Data items:
============

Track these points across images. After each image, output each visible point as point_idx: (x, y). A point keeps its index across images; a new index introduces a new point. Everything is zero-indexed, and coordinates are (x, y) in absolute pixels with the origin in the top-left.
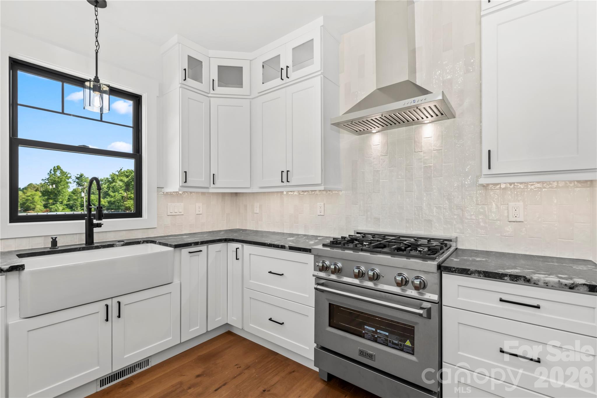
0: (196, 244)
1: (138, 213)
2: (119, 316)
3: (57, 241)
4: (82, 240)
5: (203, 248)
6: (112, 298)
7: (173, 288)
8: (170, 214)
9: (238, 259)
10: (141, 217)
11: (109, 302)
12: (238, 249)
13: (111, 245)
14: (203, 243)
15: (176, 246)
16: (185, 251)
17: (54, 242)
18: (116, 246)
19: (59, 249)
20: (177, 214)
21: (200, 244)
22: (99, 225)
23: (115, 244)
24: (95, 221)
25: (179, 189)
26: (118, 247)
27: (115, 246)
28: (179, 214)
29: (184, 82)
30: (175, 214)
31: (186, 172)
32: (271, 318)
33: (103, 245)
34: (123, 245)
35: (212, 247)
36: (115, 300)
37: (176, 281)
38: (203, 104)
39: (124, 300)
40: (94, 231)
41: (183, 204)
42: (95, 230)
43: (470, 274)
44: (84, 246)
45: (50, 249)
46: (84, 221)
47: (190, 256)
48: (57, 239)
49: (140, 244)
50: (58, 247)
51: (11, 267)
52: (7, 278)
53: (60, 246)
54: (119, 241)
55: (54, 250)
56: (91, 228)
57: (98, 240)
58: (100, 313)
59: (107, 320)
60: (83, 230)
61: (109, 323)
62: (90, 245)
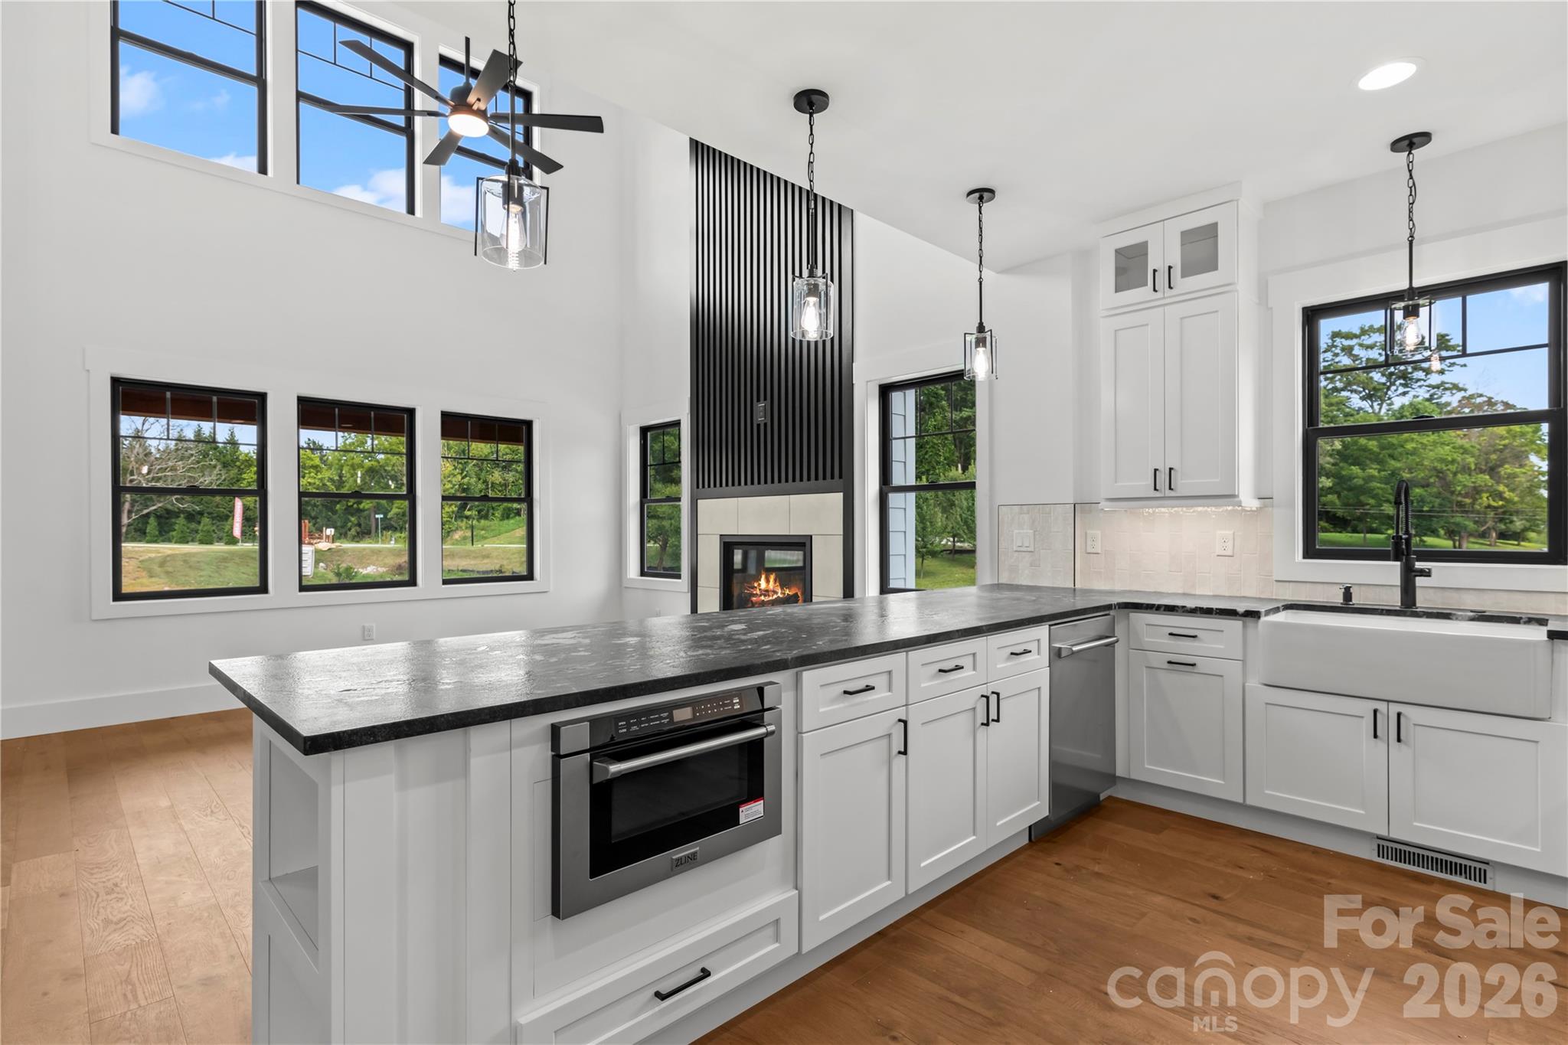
1: (1555, 555)
2: (1397, 740)
3: (1351, 593)
6: (1388, 701)
11: (1382, 707)
13: (1445, 616)
15: (1555, 636)
17: (1348, 594)
18: (1457, 619)
19: (1355, 606)
22: (1426, 573)
23: (1455, 614)
24: (1419, 565)
26: (1460, 620)
27: (1454, 618)
33: (1428, 613)
34: (1472, 619)
36: (1394, 709)
39: (1413, 714)
40: (1417, 584)
42: (1420, 581)
44: (1398, 608)
45: (1342, 604)
46: (1399, 563)
48: (1352, 590)
50: (1354, 601)
51: (1246, 611)
52: (1245, 626)
53: (1356, 600)
54: (1472, 611)
55: (1347, 606)
56: (1409, 577)
57: (1422, 601)
58: (1364, 721)
59: (1375, 736)
60: (1396, 580)
61: (1381, 745)
62: (1408, 606)
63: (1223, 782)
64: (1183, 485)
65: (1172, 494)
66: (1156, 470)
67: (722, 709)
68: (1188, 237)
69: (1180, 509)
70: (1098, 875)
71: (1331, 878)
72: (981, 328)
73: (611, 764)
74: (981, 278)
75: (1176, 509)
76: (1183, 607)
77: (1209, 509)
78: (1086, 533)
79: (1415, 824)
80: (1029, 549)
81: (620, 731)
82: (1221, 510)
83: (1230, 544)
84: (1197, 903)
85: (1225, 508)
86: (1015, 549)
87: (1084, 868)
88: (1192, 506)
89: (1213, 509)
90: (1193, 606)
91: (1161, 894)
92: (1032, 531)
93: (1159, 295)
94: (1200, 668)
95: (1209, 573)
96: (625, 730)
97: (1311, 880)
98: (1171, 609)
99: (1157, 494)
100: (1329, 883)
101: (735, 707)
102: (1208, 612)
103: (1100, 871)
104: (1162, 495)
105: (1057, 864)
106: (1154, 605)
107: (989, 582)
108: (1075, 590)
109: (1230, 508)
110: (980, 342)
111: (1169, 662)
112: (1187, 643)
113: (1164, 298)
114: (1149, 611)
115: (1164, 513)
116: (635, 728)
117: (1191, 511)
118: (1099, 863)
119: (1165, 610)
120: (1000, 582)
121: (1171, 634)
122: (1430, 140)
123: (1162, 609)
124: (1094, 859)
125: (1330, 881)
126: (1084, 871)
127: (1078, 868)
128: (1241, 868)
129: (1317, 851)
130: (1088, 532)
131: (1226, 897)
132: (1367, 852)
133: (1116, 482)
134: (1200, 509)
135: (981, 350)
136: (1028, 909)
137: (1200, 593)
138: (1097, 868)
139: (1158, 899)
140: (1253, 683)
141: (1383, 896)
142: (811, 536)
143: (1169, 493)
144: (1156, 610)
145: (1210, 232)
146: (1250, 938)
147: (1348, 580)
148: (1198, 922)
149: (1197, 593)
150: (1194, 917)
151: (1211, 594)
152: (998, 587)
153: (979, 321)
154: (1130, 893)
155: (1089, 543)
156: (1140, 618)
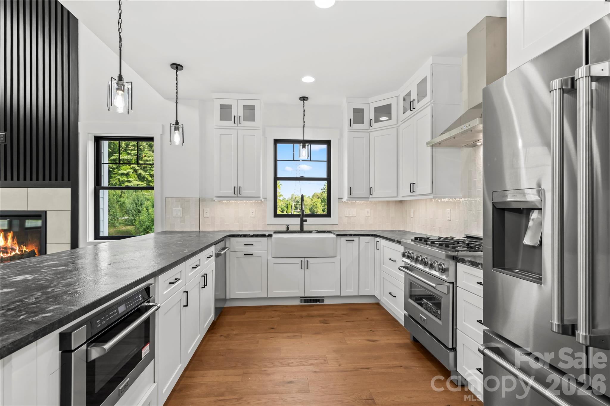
0: (351, 235)
1: (329, 215)
2: (307, 268)
3: (288, 227)
4: (298, 229)
5: (356, 239)
6: (304, 258)
7: (336, 260)
8: (347, 216)
9: (378, 249)
10: (330, 217)
11: (303, 259)
12: (378, 242)
13: (310, 232)
14: (355, 235)
15: (338, 235)
16: (344, 239)
18: (313, 233)
20: (351, 216)
21: (353, 236)
22: (306, 221)
24: (304, 218)
25: (347, 199)
28: (353, 216)
29: (350, 128)
30: (350, 216)
31: (351, 188)
32: (391, 293)
33: (307, 232)
34: (316, 233)
35: (362, 238)
36: (306, 259)
37: (338, 257)
38: (364, 138)
39: (310, 260)
40: (304, 224)
41: (355, 209)
42: (305, 223)
43: (465, 263)
44: (299, 231)
45: (286, 231)
46: (300, 218)
47: (347, 243)
49: (325, 233)
50: (289, 230)
51: (269, 235)
52: (267, 239)
53: (290, 230)
54: (315, 231)
55: (288, 232)
56: (302, 221)
57: (305, 228)
58: (299, 264)
59: (302, 268)
60: (299, 223)
61: (303, 270)
62: (302, 231)
63: (261, 292)
64: (244, 193)
65: (240, 196)
66: (235, 187)
67: (135, 302)
68: (245, 107)
69: (238, 201)
70: (236, 335)
71: (294, 312)
72: (177, 123)
73: (104, 345)
74: (177, 102)
75: (237, 201)
76: (249, 235)
77: (248, 201)
78: (204, 210)
79: (311, 291)
80: (180, 216)
81: (98, 326)
82: (251, 202)
83: (254, 213)
84: (269, 332)
85: (252, 201)
86: (173, 216)
87: (231, 334)
88: (242, 200)
89: (249, 201)
90: (252, 234)
91: (258, 333)
92: (181, 209)
93: (236, 125)
94: (254, 255)
95: (248, 223)
96: (100, 325)
97: (290, 315)
98: (245, 236)
99: (235, 196)
100: (295, 314)
101: (140, 299)
102: (257, 236)
103: (236, 333)
104: (237, 196)
105: (221, 336)
106: (239, 235)
107: (160, 231)
108: (200, 231)
109: (254, 201)
110: (177, 129)
111: (245, 254)
112: (251, 247)
113: (238, 126)
114: (238, 237)
115: (233, 202)
116: (104, 322)
117: (242, 202)
118: (234, 331)
119: (243, 236)
120: (166, 230)
121: (245, 245)
122: (308, 100)
123: (242, 236)
124: (231, 330)
125: (294, 313)
126: (231, 335)
127: (228, 335)
128: (273, 317)
129: (287, 306)
130: (205, 209)
131: (275, 327)
132: (297, 302)
133: (220, 191)
134: (245, 201)
135: (177, 132)
136: (223, 355)
137: (245, 230)
138: (234, 333)
139: (259, 335)
140: (270, 258)
141: (307, 313)
142: (46, 212)
143: (239, 195)
144: (240, 236)
145: (252, 108)
146: (288, 337)
147: (288, 223)
148: (273, 338)
149: (244, 230)
150: (272, 337)
151: (248, 230)
152: (165, 232)
153: (176, 120)
154: (250, 336)
155: (205, 213)
156: (233, 240)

============

### Exercise:
Print the lines of every one of these records again word for word, omitting the pictures.

### Written answer:
Track these points across images. After each image, output each visible point as point_idx: (x, y). A point keeps its index across images; a new index introduces a new point. Everything is zero-indexed, and coordinates are (x, y) in absolute pixels with the origin in the top-left.
0: (196, 244)
1: (138, 213)
2: (119, 316)
3: (57, 241)
4: (82, 240)
5: (203, 248)
6: (112, 298)
7: (173, 288)
8: (170, 214)
9: (238, 259)
10: (141, 217)
11: (109, 302)
12: (238, 249)
13: (111, 245)
14: (203, 243)
15: (176, 246)
16: (185, 251)
17: (54, 242)
18: (116, 246)
19: (59, 249)
20: (177, 214)
21: (200, 244)
22: (99, 225)
23: (115, 244)
24: (95, 221)
25: (179, 189)
26: (118, 247)
27: (115, 246)
28: (179, 214)
29: (184, 82)
30: (175, 214)
31: (186, 172)
32: (271, 318)
33: (103, 245)
34: (123, 245)
35: (212, 247)
36: (115, 300)
37: (176, 281)
38: (203, 104)
39: (124, 300)
40: (94, 231)
41: (183, 204)
42: (95, 230)
43: (470, 274)
44: (84, 246)
45: (50, 249)
46: (84, 221)
47: (190, 256)
48: (57, 239)
49: (140, 244)
50: (58, 247)
51: (11, 267)
52: (7, 278)
53: (60, 246)
54: (119, 241)
55: (54, 250)
56: (91, 228)
57: (98, 240)
58: (100, 313)
59: (107, 320)
60: (83, 230)
61: (109, 323)
62: (90, 245)
1: (1555, 555)
2: (1397, 740)
3: (1351, 593)
6: (1388, 701)
11: (1382, 707)
13: (1445, 616)
15: (1555, 636)
17: (1348, 594)
18: (1457, 619)
19: (1355, 606)
22: (1426, 573)
23: (1455, 614)
24: (1419, 565)
26: (1460, 620)
27: (1454, 618)
33: (1428, 613)
34: (1472, 619)
36: (1394, 709)
39: (1413, 714)
40: (1417, 584)
42: (1420, 581)
44: (1398, 608)
45: (1342, 604)
46: (1399, 563)
48: (1352, 590)
50: (1354, 601)
51: (1246, 611)
52: (1245, 626)
53: (1356, 600)
54: (1472, 611)
55: (1347, 606)
56: (1409, 577)
57: (1422, 601)
58: (1364, 721)
59: (1375, 736)
60: (1396, 580)
61: (1381, 745)
62: (1408, 606)
63: (1223, 782)
64: (1183, 485)
65: (1172, 494)
66: (1156, 470)
67: (722, 709)
68: (1188, 237)
69: (1180, 509)
70: (1098, 875)
71: (1331, 878)
72: (981, 328)
73: (611, 764)
74: (981, 278)
75: (1176, 509)
76: (1183, 607)
77: (1209, 509)
78: (1086, 533)
79: (1415, 824)
80: (1029, 549)
81: (620, 731)
82: (1221, 510)
83: (1230, 544)
84: (1197, 903)
85: (1225, 508)
86: (1015, 549)
87: (1084, 868)
88: (1192, 506)
89: (1213, 509)
90: (1193, 606)
91: (1161, 894)
92: (1032, 531)
93: (1159, 295)
94: (1200, 668)
95: (1209, 573)
96: (625, 730)
97: (1311, 880)
98: (1171, 609)
99: (1157, 494)
100: (1329, 883)
101: (735, 707)
102: (1208, 612)
103: (1100, 871)
104: (1162, 495)
105: (1057, 864)
106: (1154, 605)
107: (989, 582)
108: (1075, 590)
109: (1230, 508)
110: (980, 342)
111: (1169, 662)
112: (1187, 643)
113: (1164, 298)
114: (1149, 611)
115: (1164, 513)
116: (635, 728)
117: (1191, 511)
118: (1099, 863)
119: (1165, 610)
120: (1000, 582)
121: (1171, 634)
122: (1430, 140)
123: (1162, 609)
124: (1094, 859)
125: (1330, 881)
126: (1084, 871)
127: (1078, 868)
128: (1241, 868)
129: (1317, 851)
130: (1088, 532)
131: (1226, 897)
132: (1367, 852)
133: (1116, 482)
134: (1200, 509)
135: (981, 350)
136: (1028, 909)
137: (1200, 593)
138: (1097, 868)
139: (1158, 899)
140: (1253, 683)
141: (1383, 896)
142: (811, 536)
143: (1169, 493)
144: (1156, 610)
145: (1210, 232)
146: (1250, 938)
147: (1348, 580)
148: (1198, 922)
149: (1197, 593)
150: (1194, 917)
151: (1211, 594)
152: (998, 587)
153: (979, 321)
154: (1130, 893)
155: (1089, 543)
156: (1140, 618)
0: (351, 235)
1: (329, 215)
2: (307, 268)
3: (288, 227)
4: (298, 229)
5: (356, 239)
6: (304, 258)
7: (336, 260)
8: (347, 216)
9: (378, 249)
10: (330, 217)
11: (303, 259)
12: (378, 242)
13: (310, 232)
14: (355, 235)
15: (338, 235)
16: (344, 239)
18: (313, 233)
20: (351, 216)
21: (353, 236)
22: (306, 221)
24: (304, 218)
25: (347, 199)
28: (353, 216)
29: (350, 128)
30: (350, 216)
31: (351, 188)
32: (391, 293)
33: (307, 232)
34: (316, 233)
35: (362, 238)
36: (306, 259)
37: (338, 257)
38: (364, 138)
39: (310, 260)
40: (304, 224)
41: (355, 209)
42: (305, 223)
43: (465, 263)
44: (299, 231)
45: (286, 231)
46: (300, 218)
47: (347, 243)
49: (325, 233)
50: (289, 230)
51: (269, 235)
52: (267, 239)
53: (290, 230)
54: (315, 231)
55: (288, 232)
56: (302, 221)
57: (305, 228)
58: (299, 264)
59: (302, 268)
60: (299, 223)
61: (303, 270)
62: (302, 231)
63: (261, 292)
64: (244, 193)
65: (240, 196)
66: (235, 187)
67: (135, 302)
68: (245, 107)
69: (238, 201)
70: (236, 335)
71: (294, 312)
72: (177, 123)
73: (104, 345)
74: (177, 102)
75: (237, 201)
76: (249, 235)
77: (248, 201)
78: (204, 210)
79: (311, 291)
80: (180, 216)
81: (98, 326)
82: (251, 202)
83: (254, 213)
84: (269, 332)
85: (252, 201)
86: (173, 216)
87: (231, 334)
88: (242, 200)
89: (249, 201)
90: (252, 234)
91: (258, 333)
92: (181, 209)
93: (236, 125)
94: (254, 255)
95: (248, 223)
96: (100, 325)
97: (290, 315)
98: (245, 236)
99: (235, 196)
100: (295, 314)
101: (140, 299)
102: (257, 236)
103: (236, 333)
104: (237, 196)
105: (221, 336)
106: (239, 235)
107: (160, 231)
108: (200, 231)
109: (254, 201)
110: (177, 129)
111: (245, 254)
112: (251, 247)
113: (238, 126)
114: (238, 237)
115: (233, 202)
116: (104, 322)
117: (242, 202)
118: (234, 331)
119: (243, 236)
120: (166, 230)
121: (245, 245)
122: (308, 100)
123: (242, 236)
124: (231, 330)
125: (294, 313)
126: (231, 335)
127: (228, 335)
128: (273, 317)
129: (287, 306)
130: (205, 209)
131: (275, 327)
132: (297, 302)
133: (220, 191)
134: (245, 201)
135: (177, 132)
136: (223, 355)
137: (245, 230)
138: (234, 333)
139: (259, 335)
140: (270, 258)
141: (307, 313)
142: (46, 212)
143: (239, 195)
144: (240, 236)
145: (252, 108)
146: (288, 337)
147: (288, 223)
148: (273, 338)
149: (244, 230)
150: (272, 337)
151: (248, 230)
152: (165, 232)
153: (176, 120)
154: (250, 336)
155: (205, 213)
156: (233, 240)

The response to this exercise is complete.